Four hours and fourty minutes to my performance at Ngome Kongwe, the massive Old Fort that dominates the waterfront of Zanzibar's Stone Town. All the familiar resistances and fears kick in:
1) I don't have the right stage, tech, support. How can I do a decent job without the right setup?
2) People won't get it. Language barriers, context barriers, it's too personal, it's too self-involved.
3) I haven't rehearsed enough. I've drunk too much coffee this week - my voice will dry up. My body is still achey and stiff from all the travelling - I'll be a jerky wooden marionnette on stage.

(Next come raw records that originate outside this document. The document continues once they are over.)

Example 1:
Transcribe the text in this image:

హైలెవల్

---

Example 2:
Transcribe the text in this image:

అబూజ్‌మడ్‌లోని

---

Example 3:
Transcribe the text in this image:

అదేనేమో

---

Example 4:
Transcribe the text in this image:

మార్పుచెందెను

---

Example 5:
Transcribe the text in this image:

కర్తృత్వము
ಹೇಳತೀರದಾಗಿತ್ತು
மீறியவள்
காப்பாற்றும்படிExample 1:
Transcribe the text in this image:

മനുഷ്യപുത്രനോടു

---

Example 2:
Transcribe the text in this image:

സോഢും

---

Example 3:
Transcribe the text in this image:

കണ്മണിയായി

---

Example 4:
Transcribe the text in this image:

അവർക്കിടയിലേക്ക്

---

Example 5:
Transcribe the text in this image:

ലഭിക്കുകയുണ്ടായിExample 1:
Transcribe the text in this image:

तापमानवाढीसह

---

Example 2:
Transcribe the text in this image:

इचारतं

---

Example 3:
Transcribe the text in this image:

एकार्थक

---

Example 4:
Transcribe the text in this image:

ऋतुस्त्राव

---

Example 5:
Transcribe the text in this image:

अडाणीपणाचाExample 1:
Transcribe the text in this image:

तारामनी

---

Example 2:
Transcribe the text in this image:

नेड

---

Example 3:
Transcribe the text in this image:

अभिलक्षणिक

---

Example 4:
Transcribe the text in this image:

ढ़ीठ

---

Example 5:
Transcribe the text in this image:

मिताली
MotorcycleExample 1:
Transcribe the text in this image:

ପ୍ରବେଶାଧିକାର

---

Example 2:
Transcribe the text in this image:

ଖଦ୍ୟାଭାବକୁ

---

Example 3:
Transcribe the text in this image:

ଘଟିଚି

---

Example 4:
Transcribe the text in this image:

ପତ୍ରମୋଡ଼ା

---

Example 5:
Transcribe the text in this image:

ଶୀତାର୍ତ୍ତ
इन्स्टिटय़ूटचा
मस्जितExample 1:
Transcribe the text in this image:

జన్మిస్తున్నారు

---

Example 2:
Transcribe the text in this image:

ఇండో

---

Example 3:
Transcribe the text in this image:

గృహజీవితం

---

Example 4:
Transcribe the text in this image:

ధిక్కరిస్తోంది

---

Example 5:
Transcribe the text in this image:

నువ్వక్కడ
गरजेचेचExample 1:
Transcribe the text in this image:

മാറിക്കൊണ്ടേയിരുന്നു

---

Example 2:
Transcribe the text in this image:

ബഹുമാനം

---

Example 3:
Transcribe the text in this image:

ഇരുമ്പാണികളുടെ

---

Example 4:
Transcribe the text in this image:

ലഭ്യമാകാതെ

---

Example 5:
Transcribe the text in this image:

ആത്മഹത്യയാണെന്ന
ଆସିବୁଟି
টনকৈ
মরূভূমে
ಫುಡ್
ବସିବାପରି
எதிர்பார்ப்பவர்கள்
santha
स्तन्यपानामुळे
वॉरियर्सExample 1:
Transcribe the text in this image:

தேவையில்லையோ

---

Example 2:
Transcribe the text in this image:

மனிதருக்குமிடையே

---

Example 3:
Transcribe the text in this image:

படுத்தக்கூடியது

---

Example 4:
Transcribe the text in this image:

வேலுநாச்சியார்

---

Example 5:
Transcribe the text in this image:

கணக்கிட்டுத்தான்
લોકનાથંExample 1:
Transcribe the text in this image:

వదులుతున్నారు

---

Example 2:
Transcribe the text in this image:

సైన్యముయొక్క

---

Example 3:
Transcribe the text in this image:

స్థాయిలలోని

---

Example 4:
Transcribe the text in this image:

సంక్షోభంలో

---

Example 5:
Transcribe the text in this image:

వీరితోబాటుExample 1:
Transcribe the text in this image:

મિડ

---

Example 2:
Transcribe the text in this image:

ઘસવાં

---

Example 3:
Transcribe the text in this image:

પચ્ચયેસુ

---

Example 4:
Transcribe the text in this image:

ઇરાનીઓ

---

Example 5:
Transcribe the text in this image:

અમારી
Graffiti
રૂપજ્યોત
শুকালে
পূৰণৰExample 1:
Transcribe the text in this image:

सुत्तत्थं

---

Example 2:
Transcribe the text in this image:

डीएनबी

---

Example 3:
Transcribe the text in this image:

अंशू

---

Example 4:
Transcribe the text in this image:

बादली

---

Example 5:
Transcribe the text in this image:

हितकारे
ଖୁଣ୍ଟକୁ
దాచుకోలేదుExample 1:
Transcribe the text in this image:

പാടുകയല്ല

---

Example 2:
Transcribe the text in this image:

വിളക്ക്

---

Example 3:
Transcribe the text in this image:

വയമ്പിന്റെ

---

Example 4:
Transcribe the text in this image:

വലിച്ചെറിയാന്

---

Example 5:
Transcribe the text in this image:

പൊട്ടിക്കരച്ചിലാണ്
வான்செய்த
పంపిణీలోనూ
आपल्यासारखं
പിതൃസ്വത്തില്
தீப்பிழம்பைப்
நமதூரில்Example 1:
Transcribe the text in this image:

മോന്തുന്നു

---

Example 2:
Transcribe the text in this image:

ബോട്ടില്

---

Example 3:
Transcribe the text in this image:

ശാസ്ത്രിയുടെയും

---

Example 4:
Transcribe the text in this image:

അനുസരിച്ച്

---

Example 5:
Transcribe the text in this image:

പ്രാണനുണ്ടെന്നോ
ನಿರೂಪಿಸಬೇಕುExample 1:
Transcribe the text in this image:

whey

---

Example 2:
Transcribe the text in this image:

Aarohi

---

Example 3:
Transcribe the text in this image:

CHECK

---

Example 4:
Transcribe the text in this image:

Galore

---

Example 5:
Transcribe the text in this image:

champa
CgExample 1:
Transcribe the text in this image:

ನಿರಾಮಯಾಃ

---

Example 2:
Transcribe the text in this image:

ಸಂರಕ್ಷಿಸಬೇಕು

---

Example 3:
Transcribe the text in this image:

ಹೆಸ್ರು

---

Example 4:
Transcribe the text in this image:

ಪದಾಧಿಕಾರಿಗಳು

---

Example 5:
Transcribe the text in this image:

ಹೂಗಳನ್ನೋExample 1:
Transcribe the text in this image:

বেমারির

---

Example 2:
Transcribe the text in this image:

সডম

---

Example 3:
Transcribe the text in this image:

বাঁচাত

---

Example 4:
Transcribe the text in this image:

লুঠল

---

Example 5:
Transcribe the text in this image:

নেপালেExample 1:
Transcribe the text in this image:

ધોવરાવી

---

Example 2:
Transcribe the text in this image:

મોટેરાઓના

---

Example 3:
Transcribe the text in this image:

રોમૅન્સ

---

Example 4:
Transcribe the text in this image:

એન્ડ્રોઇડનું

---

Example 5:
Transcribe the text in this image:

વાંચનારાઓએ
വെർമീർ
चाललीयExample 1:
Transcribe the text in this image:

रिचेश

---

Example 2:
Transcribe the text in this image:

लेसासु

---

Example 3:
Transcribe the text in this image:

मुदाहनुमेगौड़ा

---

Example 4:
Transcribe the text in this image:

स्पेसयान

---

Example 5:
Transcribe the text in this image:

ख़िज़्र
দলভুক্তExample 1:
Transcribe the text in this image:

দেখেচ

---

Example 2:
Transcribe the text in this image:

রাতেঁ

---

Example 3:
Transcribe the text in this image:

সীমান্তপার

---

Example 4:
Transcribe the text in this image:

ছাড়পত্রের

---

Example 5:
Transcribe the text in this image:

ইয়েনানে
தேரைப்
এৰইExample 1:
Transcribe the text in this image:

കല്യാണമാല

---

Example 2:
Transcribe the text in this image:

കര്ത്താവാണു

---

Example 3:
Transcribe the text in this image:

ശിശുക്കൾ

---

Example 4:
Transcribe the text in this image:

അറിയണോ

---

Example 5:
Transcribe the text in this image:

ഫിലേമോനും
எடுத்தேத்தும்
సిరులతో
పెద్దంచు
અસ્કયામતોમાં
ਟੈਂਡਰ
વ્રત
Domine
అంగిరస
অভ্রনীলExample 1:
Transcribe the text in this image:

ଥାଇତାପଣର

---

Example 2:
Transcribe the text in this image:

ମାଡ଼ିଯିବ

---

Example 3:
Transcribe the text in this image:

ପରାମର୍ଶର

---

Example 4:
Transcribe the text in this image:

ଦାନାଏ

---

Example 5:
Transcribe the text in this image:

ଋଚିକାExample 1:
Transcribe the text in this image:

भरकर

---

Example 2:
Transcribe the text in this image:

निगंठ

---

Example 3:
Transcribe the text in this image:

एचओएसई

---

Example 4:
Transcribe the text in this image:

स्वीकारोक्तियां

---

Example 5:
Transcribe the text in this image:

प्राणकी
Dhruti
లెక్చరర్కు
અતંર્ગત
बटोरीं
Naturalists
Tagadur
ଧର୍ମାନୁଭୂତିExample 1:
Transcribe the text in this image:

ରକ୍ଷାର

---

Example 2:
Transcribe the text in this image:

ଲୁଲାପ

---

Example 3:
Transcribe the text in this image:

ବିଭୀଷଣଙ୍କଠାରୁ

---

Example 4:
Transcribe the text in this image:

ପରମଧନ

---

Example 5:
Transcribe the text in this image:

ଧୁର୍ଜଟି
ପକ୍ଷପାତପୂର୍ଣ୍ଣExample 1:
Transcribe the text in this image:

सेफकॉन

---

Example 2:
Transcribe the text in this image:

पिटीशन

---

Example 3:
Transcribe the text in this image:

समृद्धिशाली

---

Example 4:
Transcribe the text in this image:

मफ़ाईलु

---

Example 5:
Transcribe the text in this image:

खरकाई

4) There's too much else going on. Why should people choose Migritude over everything else in the program? Why should they stay?
5) The people who've promised to come will be disappointed. They'll cover it up, they'll be polite, but I'll know. I should never have invited them.
I move myself through the motions of preparation. Stretch, body warmups, voice warmups, costume, words. And the work takes over. The work comes alive. I start to experiment, shift things around, get new ideas. Laugh at myself for forgetting, yet again, what I always forget. What I always know when I allow myself to:
Listen to your body, not your head.
Move, don't think.
All you have to do is show up - and get out of your own way.
It's not about you. Ask for help. Offer it up.
Trust the work. Trust the work. Trust the work.